THRIVING AFRICAN WEB
The proliferation of innovation centres to support start-ups on the continent is driven by rising mobile and internet penetration, and Kenya is leading the way
Adecade’s growth that radiated from Kenya’s “Silicon Savannah” has culminated in the establishment of hundreds of innovation hubs across the continent. Nascent technologies are helping to produce unique apps and solutions.
Tech watchers usually point to 2007 as the year when Africa’s fourth industrial revolution started. That was when Kenya’s Safaricom launched its M-pesa mobile cashtransfer service in a market that was short on conventional banking services but flush with basic cellphones. It was followed in the same year by the Ushahidi app, designed to track violence in Kenya’s contested presidential election.

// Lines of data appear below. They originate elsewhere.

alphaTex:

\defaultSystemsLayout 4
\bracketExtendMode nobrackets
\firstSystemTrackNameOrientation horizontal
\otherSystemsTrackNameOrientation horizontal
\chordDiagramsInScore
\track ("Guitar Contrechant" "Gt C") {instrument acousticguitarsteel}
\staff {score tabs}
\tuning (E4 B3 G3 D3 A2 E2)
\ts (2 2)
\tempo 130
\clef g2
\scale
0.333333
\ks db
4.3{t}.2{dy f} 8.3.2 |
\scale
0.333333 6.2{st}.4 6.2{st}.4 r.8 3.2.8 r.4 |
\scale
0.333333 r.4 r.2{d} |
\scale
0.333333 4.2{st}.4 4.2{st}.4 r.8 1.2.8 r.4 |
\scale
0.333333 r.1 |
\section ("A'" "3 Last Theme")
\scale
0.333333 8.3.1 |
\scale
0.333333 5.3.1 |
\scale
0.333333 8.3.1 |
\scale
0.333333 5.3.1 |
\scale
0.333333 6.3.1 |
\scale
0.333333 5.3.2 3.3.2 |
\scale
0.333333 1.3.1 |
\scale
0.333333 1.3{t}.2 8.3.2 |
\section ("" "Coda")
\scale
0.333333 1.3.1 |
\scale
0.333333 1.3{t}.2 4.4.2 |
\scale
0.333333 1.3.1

Within three years M-pesa was moving millions of dollars internationally, Ushahidi had become a multinational tech company and ihub had been founded in Nairobi as a tech incubator by Ushahidi’s co-founder, Kenyan-raised American Erik Hersman.
All this was enabled by a new undersea fibreoptic cable that dramatically increased East African bandwidth.

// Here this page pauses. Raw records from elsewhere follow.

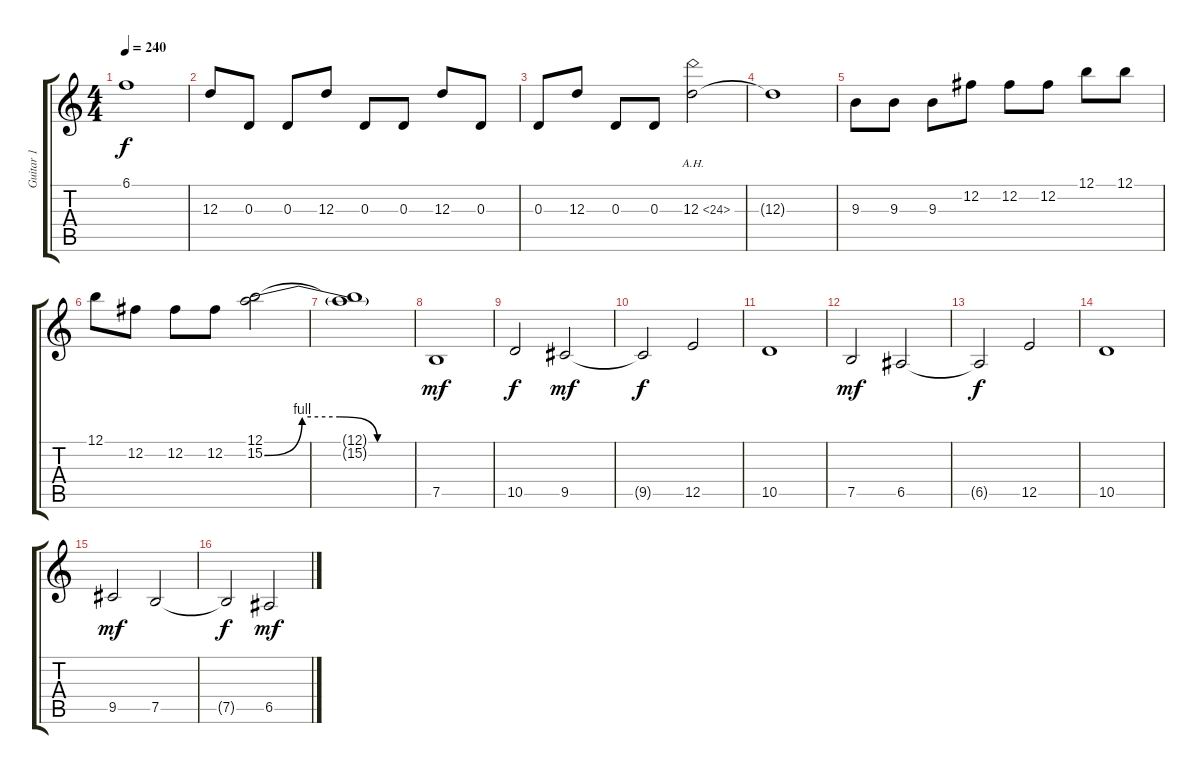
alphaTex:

\track ("Guitar 1" "Guitar 1") {instrument overdrivenguitar}
\staff {score tabs}
\tuning (B3 Gb3 D3 A2 E2 B1) {hide}
\ts (4 4)
\tempo 240
\clef g2
\ks c
6.1{t}.1{dy f} |
12.3.8 0.3.8 0.3.8 12.3.8 0.3.8 0.3.8 12.3.8 0.3.8 |
0.3.8 12.3.8 0.3.8 0.3.8 12.3{ah 12}.2 |
12.3{t}.1 |
9.3.8 9.3.8 9.3.8 12.2.8 12.2.8 12.2.8 12.1.8 12.1.8 |
12.1.8 12.2.8 12.2.8 12.2.8 (12.1 15.2{be (custom 0 0 15 4 30 4 45 0 60 0)}).2 |
(12.1{t} 15.2{t}).1 |
7.5.1{dy mf} |
10.5.2{dy f} 9.5.2{dy mf} |
9.5{t}.2{dy f} 12.5.2 |
10.5.1 |
7.5.2{dy mf} 6.5.2 |
6.5{t}.2{dy f} 12.5.2 |
10.5.1 |
9.5.2{dy mf} 7.5.2 |
7.5{t}.2{dy f} 6.5.2{dy mf}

The proliferation of innovation centres on the ihub model was driven by mobile and internet penetration: between 2000 and
2017 internet growth on the continent rose from 4.5m to 4.5bn users. The latter figure represented 35.2% of the total population. Close on half the people in countries such as Algeria, Cape Verde, Egypt, Nigeria and SA are online, with Kenya far ahead at 85%.
Internet usage is linked to smartphone penetration as users go mobile, overwhelmingly via 3G, according to the “Mobile Economy 2018” report by the GSM Association (GSMA). The organisation represents the interests of mobile network operators worldwide.
The digital divide is greatest in sub-saharan Africa, the report says. By last year, mobile internet penetration in the region had reached 21%. It is projected to hit 40%, or 280m users, by 2025. This is the world’s largest increase.
By 2016, Nairobi’s Silicon Savannah — the term refers to Kenya’s tech ecosystem — was solidly established. IBM had poured $100m into forming an African research centre with its own supercomputer.
Today, Us-based Fab Foundation, in collaboration with Zambia’s Bongohive, maintains a register of 226 innovation hubs, tech collaboration zones, “makerspaces”, and “hackerspaces” across Africa — up from 170 in 2015, when the register was set up.
GSMA has its own list of 314 hubs operating in 93 cities across 42 countries — though half are concentrated in SA, Kenya, Egypt, Morocco and Nigeria. Some of these are mere online collaborations, others are fully serviced suburbs. Together they have 1.5m Facebook followers.
And Silicon Valley venture capital is flowing swiftly to these initiatives: Aubrey Hruby and Jake Bright, authors of The Next Africa, say they “project at least $1bn in venture capital investment in Africa’s tech start-ups for the period 2012-2018”.
The GSMA report says: “Mobile operators such as Vodacom, MTN and Orange have formed a number of successful collaborations with start-ups in Africa.” It gives the example of Orange Digital, which launched a €50m investment fund for African start-ups last June.